Step 6: Non-obligatory – Exchange the Piston and Shaft
You don’t want to switch the shock piston with every rebuild, as plastic sliding towards PTFE-coated aluminum in an oil bathtub doesn’t create plenty of put on. Likewise, the titanium-nitride coated shaft ought to outlast many seals. But when the piston match is sloppy (otherwise you need to swap the 2-hole pistons for 3-hole, or vice-versa), or the shafts are broken or scuffed and not have their shine (which makes them vulnerable to weeping oil), the components are straightforward to switch. Use a flat-blade screwdriver with a 1/8” tip to pop the e-clip off the tip of the shock shaft and launch the piston. Use a brand new e-clip from the #2362 rebuild package to safe the brand new piston. Should you’re changing a shaft, set up the decrease e-clip first, then the piston, then the highest e-clip.
Step 7: Reinstall the Shock Shaft and Rod Finish
Lubricate the shock shaft’s threads with shock oil to assist them cross by way of the seals extra simply, then insert the shaft into the physique.
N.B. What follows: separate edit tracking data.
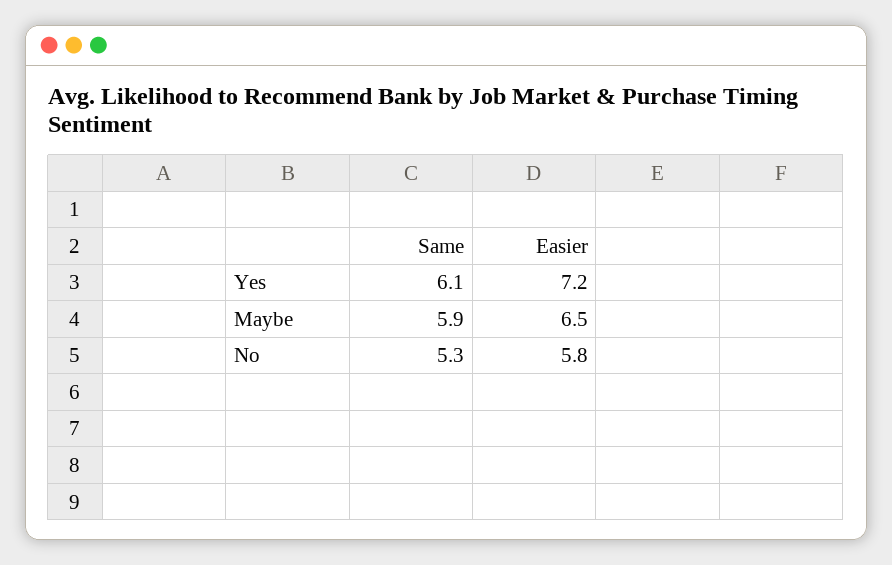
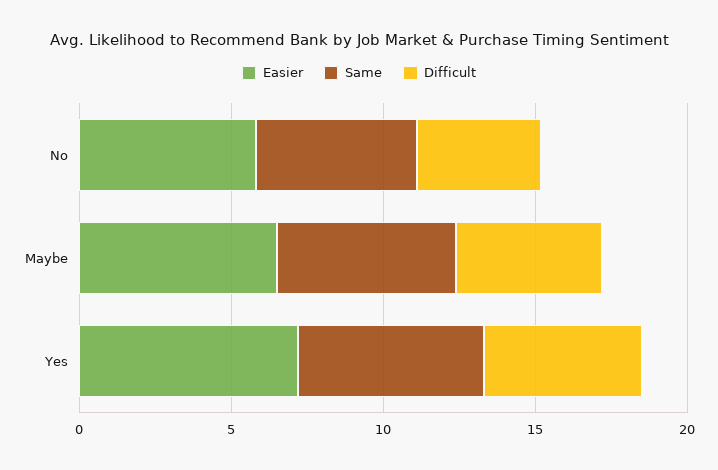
  {
    "Same": {
      "Yes": 6.1,
      "Maybe": 5.9,
      "No": 5.3
    },
    "Easier": {
      "Yes": 7.2,
      "Maybe": 6.5,
      "No": 5.8
-   }
+   },
+   "Difficult": {
+     "No": 4,
+     "Maybe": 5,
+     "Yes": 5
+   }
  }

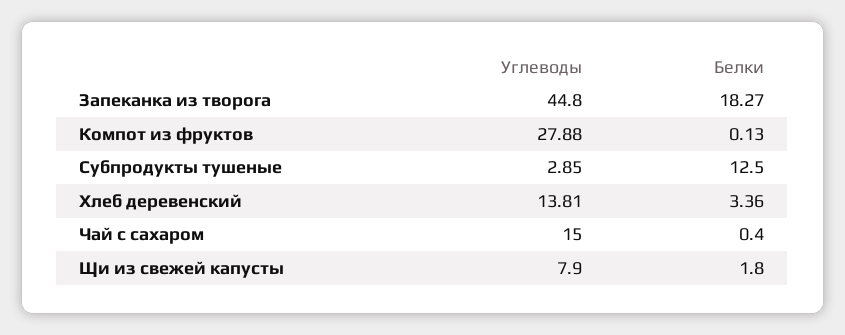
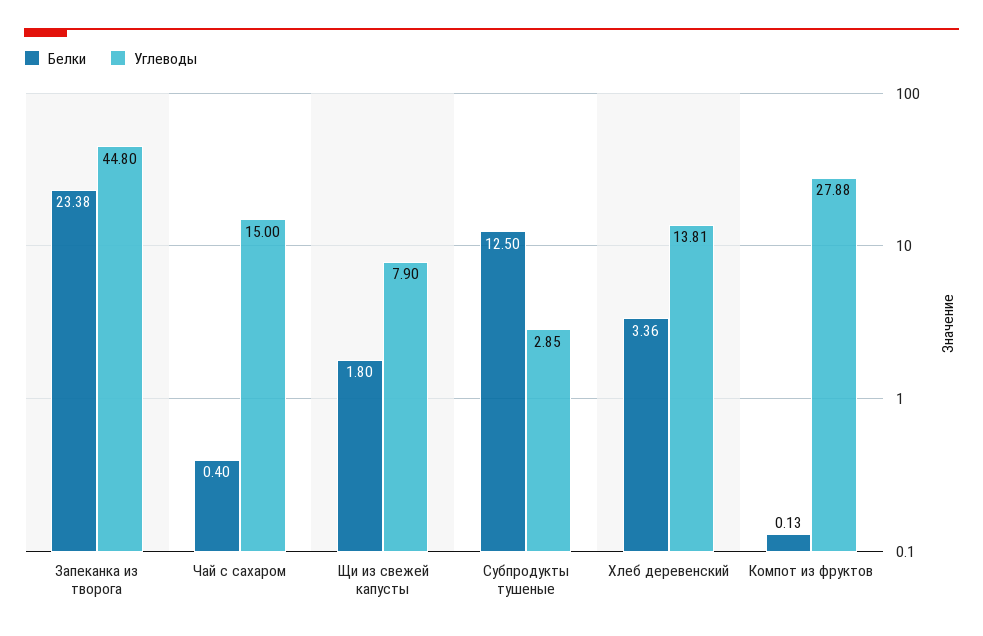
  {
    "Углеводы": {
      "Запеканка из творога": 44.8,
      "Компот из фруктов": 27.88,
      "Субпродукты тушеные": 2.85,
      "Хлеб деревенский": 13.81,
      "Чай с сахаром": 15,
      "Щи из свежей капусты": 7.9
    },
    "Белки": {
-     "Запеканка из творога": 18.27,
+     "Запеканка из творога": 23.38,
      "Компот из фруктов": 0.13,
      "Субпродукты тушеные": 12.5,
      "Хлеб деревенский": 3.36,
      "Чай с сахаром": 0.4,
      "Щи из свежей капусты": 1.8
    }
  }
Wiggle the shaft to assist it cross by way of the seals. Thread the rod finish again onto the shaft, and the shock is now prepared for filling.
Step 8: Refill the Shock
This step has is definitely just a few steps. Correct filling is crucial to peak shock efficiency, so take the few further minutes required to do the job correctly.
With the shock shaft totally prolonged, fill the shock till it’s about 3 mm under the highest of the physique.
Slowly cycle the shock shaft up and right down to launch any air bubbles trapped in or under the piston. When all of the air bubbles have been launched into the oil, set the shock apart to present the bubbles time to dissipate. (Whilst you wait, you may transfer onto rebuilding the following shock.)
After the bubbles are gone, push the shock shaft into the physique till this piston reaches the highest of the oil. Add oil till the extent is about 1.5 mm from the highest of the shock physique.
Insert the brand new diaphragm included with the rebuild package. Some oil shall be displaced, which is okay.
Set up the shock cap and tighten it till it meets the shock physique. Cosy is all you want, don’t overdo it.
Step 9: Test Rebound
Press the shock shaft all the way in which in, so the rod finish meets the physique. Launch the shaft, and notice how far the shaft extends by itself. It ought to lengthen to between one-third and one-half of full extension. If the rod finish received’t attain the physique, otherwise you really feel plenty of resistance because the rod finish reaches the physique, then there’s an excessive amount of oil within the shock. Loosen the cap and compress the shock to push 2-3 drops out, retighten the cap, and check rebound once more. If the shaft doesn’t rebound in any respect, or you may really feel air bubbles within the oil, add just a few drops of oil. Repeat till the shock rebounds accurately, and you’ll cycle the shock shaft out and in with out listening to or feeling bubbles within the oil.
Coming Up in Half 3: Learn how to rebuild GTR aluminum-body shocks.